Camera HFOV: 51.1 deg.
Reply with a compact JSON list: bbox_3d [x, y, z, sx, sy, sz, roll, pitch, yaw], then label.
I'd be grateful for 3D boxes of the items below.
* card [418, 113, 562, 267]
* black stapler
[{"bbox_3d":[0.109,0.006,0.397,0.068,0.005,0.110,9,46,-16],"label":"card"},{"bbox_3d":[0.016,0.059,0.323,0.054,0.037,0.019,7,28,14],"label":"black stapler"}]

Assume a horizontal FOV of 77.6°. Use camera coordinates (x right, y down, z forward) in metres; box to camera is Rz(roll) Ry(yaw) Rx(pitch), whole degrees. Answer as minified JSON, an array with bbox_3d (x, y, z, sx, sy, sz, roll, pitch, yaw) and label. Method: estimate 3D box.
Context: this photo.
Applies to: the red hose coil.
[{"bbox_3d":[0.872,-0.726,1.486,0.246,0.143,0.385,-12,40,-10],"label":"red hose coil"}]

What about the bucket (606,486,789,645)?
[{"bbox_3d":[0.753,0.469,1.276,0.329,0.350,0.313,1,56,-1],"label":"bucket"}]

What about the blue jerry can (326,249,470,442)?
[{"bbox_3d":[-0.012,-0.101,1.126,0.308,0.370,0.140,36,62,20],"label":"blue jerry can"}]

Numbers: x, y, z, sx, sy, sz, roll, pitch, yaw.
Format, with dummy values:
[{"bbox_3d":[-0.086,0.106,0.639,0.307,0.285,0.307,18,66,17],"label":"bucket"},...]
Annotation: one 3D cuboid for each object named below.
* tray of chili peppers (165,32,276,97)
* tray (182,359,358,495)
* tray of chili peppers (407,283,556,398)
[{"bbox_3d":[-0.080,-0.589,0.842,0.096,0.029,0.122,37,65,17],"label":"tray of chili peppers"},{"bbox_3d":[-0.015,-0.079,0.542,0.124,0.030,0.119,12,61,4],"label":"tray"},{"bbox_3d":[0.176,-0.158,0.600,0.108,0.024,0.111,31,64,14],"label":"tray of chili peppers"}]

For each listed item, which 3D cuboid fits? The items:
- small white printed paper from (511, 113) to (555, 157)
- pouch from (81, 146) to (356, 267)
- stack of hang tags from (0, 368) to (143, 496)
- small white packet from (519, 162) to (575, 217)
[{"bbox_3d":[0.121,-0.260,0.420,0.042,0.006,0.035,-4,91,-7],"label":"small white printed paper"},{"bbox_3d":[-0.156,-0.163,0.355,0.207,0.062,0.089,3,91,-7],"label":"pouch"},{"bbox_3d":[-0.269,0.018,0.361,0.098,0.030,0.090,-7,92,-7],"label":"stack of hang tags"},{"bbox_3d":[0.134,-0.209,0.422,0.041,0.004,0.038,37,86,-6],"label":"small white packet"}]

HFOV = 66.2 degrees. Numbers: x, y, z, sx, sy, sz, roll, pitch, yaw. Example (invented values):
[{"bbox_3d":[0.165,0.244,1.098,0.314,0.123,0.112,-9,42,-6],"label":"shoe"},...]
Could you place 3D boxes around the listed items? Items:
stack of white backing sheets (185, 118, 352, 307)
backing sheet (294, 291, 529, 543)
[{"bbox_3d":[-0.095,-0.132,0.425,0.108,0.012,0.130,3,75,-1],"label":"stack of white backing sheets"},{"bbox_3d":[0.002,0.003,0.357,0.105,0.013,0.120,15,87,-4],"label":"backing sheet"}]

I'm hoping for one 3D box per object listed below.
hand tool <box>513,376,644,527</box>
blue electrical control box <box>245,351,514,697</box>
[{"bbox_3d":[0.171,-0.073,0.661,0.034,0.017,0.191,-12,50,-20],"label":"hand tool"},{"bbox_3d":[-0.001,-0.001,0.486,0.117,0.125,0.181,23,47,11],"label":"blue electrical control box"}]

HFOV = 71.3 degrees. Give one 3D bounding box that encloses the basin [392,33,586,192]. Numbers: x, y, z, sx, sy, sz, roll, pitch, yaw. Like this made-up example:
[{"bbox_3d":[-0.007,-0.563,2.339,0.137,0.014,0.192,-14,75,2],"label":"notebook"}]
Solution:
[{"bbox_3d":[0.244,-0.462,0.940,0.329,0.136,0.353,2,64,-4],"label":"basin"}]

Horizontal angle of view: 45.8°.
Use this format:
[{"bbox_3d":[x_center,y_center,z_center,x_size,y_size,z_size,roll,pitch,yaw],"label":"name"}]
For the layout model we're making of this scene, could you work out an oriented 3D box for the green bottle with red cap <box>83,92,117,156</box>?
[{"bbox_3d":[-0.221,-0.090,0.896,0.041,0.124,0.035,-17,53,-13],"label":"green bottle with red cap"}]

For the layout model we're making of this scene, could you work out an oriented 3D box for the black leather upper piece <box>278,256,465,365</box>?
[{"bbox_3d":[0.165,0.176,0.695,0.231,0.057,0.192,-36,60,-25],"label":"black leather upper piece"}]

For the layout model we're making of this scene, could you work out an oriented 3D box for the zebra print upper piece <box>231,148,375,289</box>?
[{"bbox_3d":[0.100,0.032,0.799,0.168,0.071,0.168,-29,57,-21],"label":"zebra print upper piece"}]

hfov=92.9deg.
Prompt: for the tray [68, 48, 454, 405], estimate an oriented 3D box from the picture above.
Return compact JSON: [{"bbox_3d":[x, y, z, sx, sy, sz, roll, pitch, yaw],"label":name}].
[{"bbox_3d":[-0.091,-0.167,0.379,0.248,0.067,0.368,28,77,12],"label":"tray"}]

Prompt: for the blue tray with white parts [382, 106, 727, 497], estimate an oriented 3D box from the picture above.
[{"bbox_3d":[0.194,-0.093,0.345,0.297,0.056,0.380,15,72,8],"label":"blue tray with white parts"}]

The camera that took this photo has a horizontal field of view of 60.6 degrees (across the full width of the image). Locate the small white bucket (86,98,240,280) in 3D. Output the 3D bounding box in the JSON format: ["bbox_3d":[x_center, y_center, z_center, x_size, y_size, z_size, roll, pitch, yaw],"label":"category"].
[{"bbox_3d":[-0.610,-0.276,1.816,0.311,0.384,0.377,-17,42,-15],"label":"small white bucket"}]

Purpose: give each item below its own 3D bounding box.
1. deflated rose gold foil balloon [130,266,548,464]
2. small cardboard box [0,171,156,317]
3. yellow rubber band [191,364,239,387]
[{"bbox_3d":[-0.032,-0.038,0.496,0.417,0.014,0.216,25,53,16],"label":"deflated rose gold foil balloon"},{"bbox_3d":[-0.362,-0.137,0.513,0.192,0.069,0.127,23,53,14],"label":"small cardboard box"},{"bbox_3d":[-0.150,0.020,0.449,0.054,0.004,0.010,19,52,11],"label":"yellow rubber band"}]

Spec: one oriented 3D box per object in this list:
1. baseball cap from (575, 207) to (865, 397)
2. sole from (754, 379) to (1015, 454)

========================================================================

__Exercise objective__: Please set down all the data word for word.

__Response for this exercise__:
Camera HFOV: 51.1 deg.
Reply with a compact JSON list: bbox_3d [x, y, z, sx, sy, sz, roll, pitch, yaw], then label.
I'd be grateful for 3D boxes of the items below.
* card [418, 113, 562, 267]
* black stapler
[{"bbox_3d":[0.109,0.006,0.397,0.068,0.005,0.110,9,46,-16],"label":"card"},{"bbox_3d":[0.016,0.059,0.323,0.054,0.037,0.019,7,28,14],"label":"black stapler"}]

Assume a horizontal FOV of 77.6°. Use camera coordinates (x right, y down, z forward) in metres; box to camera is Rz(roll) Ry(yaw) Rx(pitch), whole degrees. Answer as minified JSON, an array with bbox_3d (x, y, z, sx, sy, sz, roll, pitch, yaw) and label. Method: estimate 3D box.
Context: this photo.
Applies to: the red hose coil.
[{"bbox_3d":[0.872,-0.726,1.486,0.246,0.143,0.385,-12,40,-10],"label":"red hose coil"}]

What about the bucket (606,486,789,645)?
[{"bbox_3d":[0.753,0.469,1.276,0.329,0.350,0.313,1,56,-1],"label":"bucket"}]

What about the blue jerry can (326,249,470,442)?
[{"bbox_3d":[-0.012,-0.101,1.126,0.308,0.370,0.140,36,62,20],"label":"blue jerry can"}]

Numbers: x, y, z, sx, sy, sz, roll, pitch, yaw.
Format, with dummy values:
[{"bbox_3d":[-0.086,0.106,0.639,0.307,0.285,0.307,18,66,17],"label":"bucket"},...]
Annotation: one 3D cuboid for each object named below.
* tray of chili peppers (165,32,276,97)
* tray (182,359,358,495)
* tray of chili peppers (407,283,556,398)
[{"bbox_3d":[-0.080,-0.589,0.842,0.096,0.029,0.122,37,65,17],"label":"tray of chili peppers"},{"bbox_3d":[-0.015,-0.079,0.542,0.124,0.030,0.119,12,61,4],"label":"tray"},{"bbox_3d":[0.176,-0.158,0.600,0.108,0.024,0.111,31,64,14],"label":"tray of chili peppers"}]

For each listed item, which 3D cuboid fits? The items:
- small white printed paper from (511, 113) to (555, 157)
- pouch from (81, 146) to (356, 267)
- stack of hang tags from (0, 368) to (143, 496)
- small white packet from (519, 162) to (575, 217)
[{"bbox_3d":[0.121,-0.260,0.420,0.042,0.006,0.035,-4,91,-7],"label":"small white printed paper"},{"bbox_3d":[-0.156,-0.163,0.355,0.207,0.062,0.089,3,91,-7],"label":"pouch"},{"bbox_3d":[-0.269,0.018,0.361,0.098,0.030,0.090,-7,92,-7],"label":"stack of hang tags"},{"bbox_3d":[0.134,-0.209,0.422,0.041,0.004,0.038,37,86,-6],"label":"small white packet"}]

HFOV = 66.2 degrees. Numbers: x, y, z, sx, sy, sz, roll, pitch, yaw. Example (invented values):
[{"bbox_3d":[0.165,0.244,1.098,0.314,0.123,0.112,-9,42,-6],"label":"shoe"},...]
Could you place 3D boxes around the listed items? Items:
stack of white backing sheets (185, 118, 352, 307)
backing sheet (294, 291, 529, 543)
[{"bbox_3d":[-0.095,-0.132,0.425,0.108,0.012,0.130,3,75,-1],"label":"stack of white backing sheets"},{"bbox_3d":[0.002,0.003,0.357,0.105,0.013,0.120,15,87,-4],"label":"backing sheet"}]

I'm hoping for one 3D box per object listed below.
hand tool <box>513,376,644,527</box>
blue electrical control box <box>245,351,514,697</box>
[{"bbox_3d":[0.171,-0.073,0.661,0.034,0.017,0.191,-12,50,-20],"label":"hand tool"},{"bbox_3d":[-0.001,-0.001,0.486,0.117,0.125,0.181,23,47,11],"label":"blue electrical control box"}]

HFOV = 71.3 degrees. Give one 3D bounding box that encloses the basin [392,33,586,192]. Numbers: x, y, z, sx, sy, sz, roll, pitch, yaw. Like this made-up example:
[{"bbox_3d":[-0.007,-0.563,2.339,0.137,0.014,0.192,-14,75,2],"label":"notebook"}]
Solution:
[{"bbox_3d":[0.244,-0.462,0.940,0.329,0.136,0.353,2,64,-4],"label":"basin"}]

Horizontal angle of view: 45.8°.
Use this format:
[{"bbox_3d":[x_center,y_center,z_center,x_size,y_size,z_size,roll,pitch,yaw],"label":"name"}]
For the layout model we're making of this scene, could you work out an oriented 3D box for the green bottle with red cap <box>83,92,117,156</box>?
[{"bbox_3d":[-0.221,-0.090,0.896,0.041,0.124,0.035,-17,53,-13],"label":"green bottle with red cap"}]

For the layout model we're making of this scene, could you work out an oriented 3D box for the black leather upper piece <box>278,256,465,365</box>?
[{"bbox_3d":[0.165,0.176,0.695,0.231,0.057,0.192,-36,60,-25],"label":"black leather upper piece"}]

For the layout model we're making of this scene, could you work out an oriented 3D box for the zebra print upper piece <box>231,148,375,289</box>?
[{"bbox_3d":[0.100,0.032,0.799,0.168,0.071,0.168,-29,57,-21],"label":"zebra print upper piece"}]

hfov=92.9deg.
Prompt: for the tray [68, 48, 454, 405], estimate an oriented 3D box from the picture above.
Return compact JSON: [{"bbox_3d":[x, y, z, sx, sy, sz, roll, pitch, yaw],"label":name}].
[{"bbox_3d":[-0.091,-0.167,0.379,0.248,0.067,0.368,28,77,12],"label":"tray"}]

Prompt: for the blue tray with white parts [382, 106, 727, 497], estimate an oriented 3D box from the picture above.
[{"bbox_3d":[0.194,-0.093,0.345,0.297,0.056,0.380,15,72,8],"label":"blue tray with white parts"}]

The camera that took this photo has a horizontal field of view of 60.6 degrees (across the full width of the image). Locate the small white bucket (86,98,240,280) in 3D. Output the 3D bounding box in the JSON format: ["bbox_3d":[x_center, y_center, z_center, x_size, y_size, z_size, roll, pitch, yaw],"label":"category"].
[{"bbox_3d":[-0.610,-0.276,1.816,0.311,0.384,0.377,-17,42,-15],"label":"small white bucket"}]

Purpose: give each item below its own 3D bounding box.
1. deflated rose gold foil balloon [130,266,548,464]
2. small cardboard box [0,171,156,317]
3. yellow rubber band [191,364,239,387]
[{"bbox_3d":[-0.032,-0.038,0.496,0.417,0.014,0.216,25,53,16],"label":"deflated rose gold foil balloon"},{"bbox_3d":[-0.362,-0.137,0.513,0.192,0.069,0.127,23,53,14],"label":"small cardboard box"},{"bbox_3d":[-0.150,0.020,0.449,0.054,0.004,0.010,19,52,11],"label":"yellow rubber band"}]

Spec: one oriented 3D box per object in this list:
1. baseball cap from (575, 207) to (865, 397)
2. sole from (754, 379) to (1015, 454)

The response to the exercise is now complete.